— start of TEXT PASSAGE —

Federal Court Decisions

Decision Information

Decision Content

Date: 20180323


Docket: IMM-3169-17

Citation: 2018 FC 328

Ottawa, Ontario, March 23, 2018

PRESENT:  The Honourable Mr. Justice Southcott

BETWEEN:

WALID MOH’D WAHEEB JAMAL ALALAMI

Applicant

and

THE MINISTER OF CITIZENSHIP AND IMMIGRATION

Respondent

JUDGMENT AND REASONS

I.  Overview

[1]  This is an application for judicial review of a decision of a visa officer [the Officer] with the High Commission of Canada [HCC] in Accra, Ghana, dated June 1, 2017, rejecting the Applicant’s application for a temporary residence visa and finding him inadmissible to Canada for 5 years [the Decision].

[2]  As explained in greater detail below, this application is dismissed, because the Decision is reasonable and the Applicant was not deprived of procedural fairness in the process leading to the Decision.

II.  Background

[3]  The Applicant, Walid Moh’d Waheeb Jamal Alalami, is a citizen of Jordan but currently lives in Ghana. He has been employed by a company called Rider Industries and Equipment since 2004. He states that his work requires him to travel extensively, which has included travel to the United States, United Kingdom, Australia, New Zealand, Russia, Romania, Bulgaria, Poland, China, Hong Kong, and the United Arab Emirates.

[4]  In late 2016, Mr. Alalami decided he wanted to come to Canada. His stated purposes were to meet with a client and to attend a trade exposition. He submitted an application for a temporary resident visa on January 14, 2017, including a letter of invitation from the client he intended to meet, his return travel itinerary, details of his recent travel history, and copies of all the visas and stamps from his passport.

[5]  On March 20, 2017, the HCC sent Mr. Alalami a procedural fairness letter [PFL], advising that, while he indicated on his application form that he had never been refused any kind of visa or admission or been ordered to leave Canada or any other country, there was information in the HCC’s records that he had been refused a visa to the United States in 2015. The PFL noted that, if it was found that he had engaged in misrepresentation in submitting his application, he may be found inadmissible to Canada, and provided Mr. Alalami with an opportunity to respond to this information. Mr. Alalami responded that he had made a mistake, having misread the question on the application form about visa refusals as only applying to Canada, and provided a detailed account of his history with US Citizenship and Immigration Services.

— end of TEXT PASSAGE —
— start of STORED RECORDS —

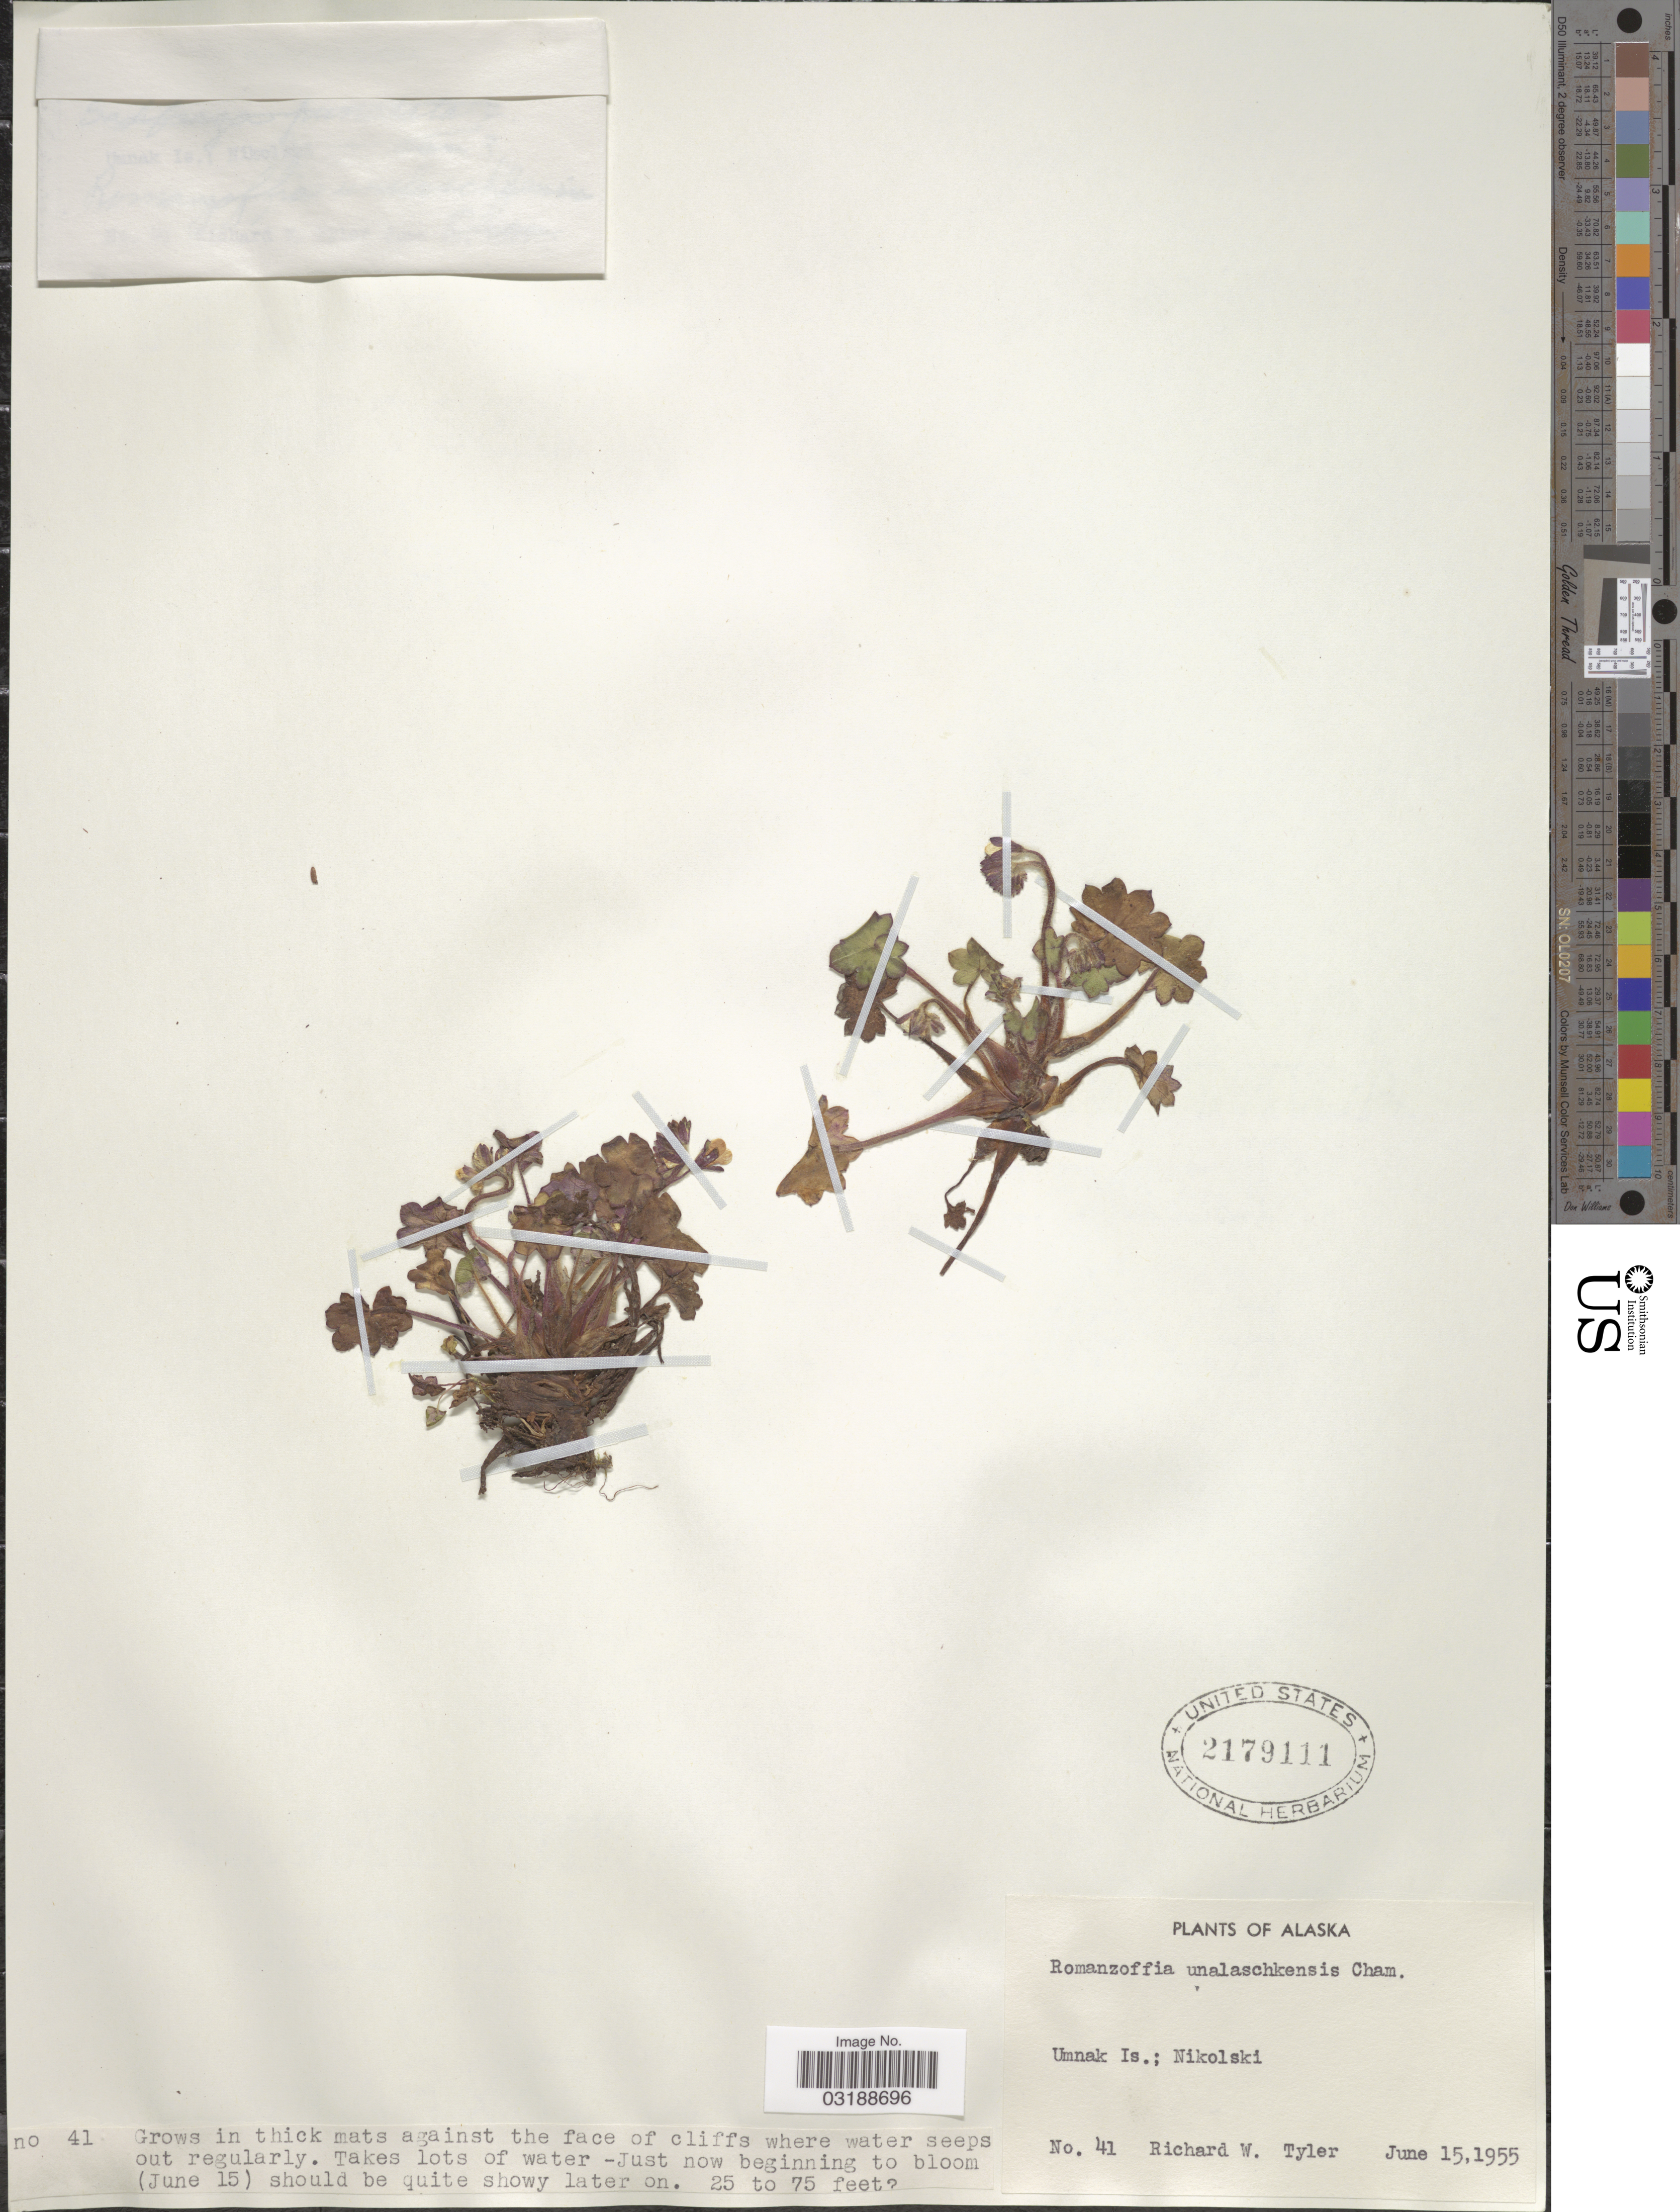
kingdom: Plantae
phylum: Tracheophyta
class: Magnoliopsida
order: Boraginales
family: Hydrophyllaceae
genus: Romanzoffia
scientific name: Romanzoffia unalaschcensis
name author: Cham.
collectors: R. Tyler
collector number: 41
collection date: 1955-06-15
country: United States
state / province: Alaska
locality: Unmak Is.; Nikolski.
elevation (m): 8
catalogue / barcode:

— end of STORED RECORDS —

JOBS:
a. In the court decision, reproduce word for word the passage between "[3]  The Applicant, Walid" and "from his passport.", inclusive.
b. For each statement, say whether the court decision agrees with it, and quote the words from the decision that settle it: (i) The Applicant has worked for Rider Industries and Equipment since 2004. (ii) The HCC sent the procedural fairness letter on January 14, 2017. (iii) The application for judicial review is allowed.
c. Continue the court decision from the end of its last paragraph.

RESULTS FOR THE EXERCISE:
a.
[3]  The Applicant, Walid Moh’d Waheeb Jamal Alalami, is a citizen of Jordan but currently lives in Ghana. He has been employed by a company called Rider Industries and Equipment since 2004. He states that his work requires him to travel extensively, which has included travel to the United States, United Kingdom, Australia, New Zealand, Russia, Romania, Bulgaria, Poland, China, Hong Kong, and the United Arab Emirates.

[4]  In late 2016, Mr. Alalami decided he wanted to come to Canada. His stated purposes were to meet with a client and to attend a trade exposition. He submitted an application for a temporary resident visa on January 14, 2017, including a letter of invitation from the client he intended to meet, his return travel itinerary, details of his recent travel history, and copies of all the visas and stamps from his passport.

b.
(i) Yes: "He has been employed by a company called Rider Industries and Equipment since 2004."
(ii) No: "On March 20, 2017, the HCC sent Mr. Alalami a procedural fairness letter [PFL]"
(iii) No: "this application is dismissed"

c.
[6]  The June 1, 2017 letter communicating the Decision indicated that, based on factors including the purpose of his visit, Mr. Alalami had not satisfied the Officer that he would leave Canada at the end of his stay as a temporary resident.  The Officer also stated that Mr. Alalami was inadmissible to Canada under s 40(1)(a) of the Immigration and Refugee Protection Act, SC 2001, c 27 [IRPA], for directly or indirectly misrepresenting or withholding material facts relating to a relevant matter that induces or could induce an error in the administration of IRPA.

[7]  A March 9, 2017 entry in the Global Case Management System [GCMS] notes for Mr. Alalami’s file describes the misrepresentation as follows:

On the current application form, the client has not declared ever having been refused any kind of visa, admission, or been ordered to leave Canada or any other country, This is contrary to information found in the client’s record. As such, it appears that the client has misrepresented material information in this application which could have induced an error in the administration of the Act. As such, the client may be inadmissible as per A40. Client did not declare his 2015 US visa refusal. Referred to PAU for PFL.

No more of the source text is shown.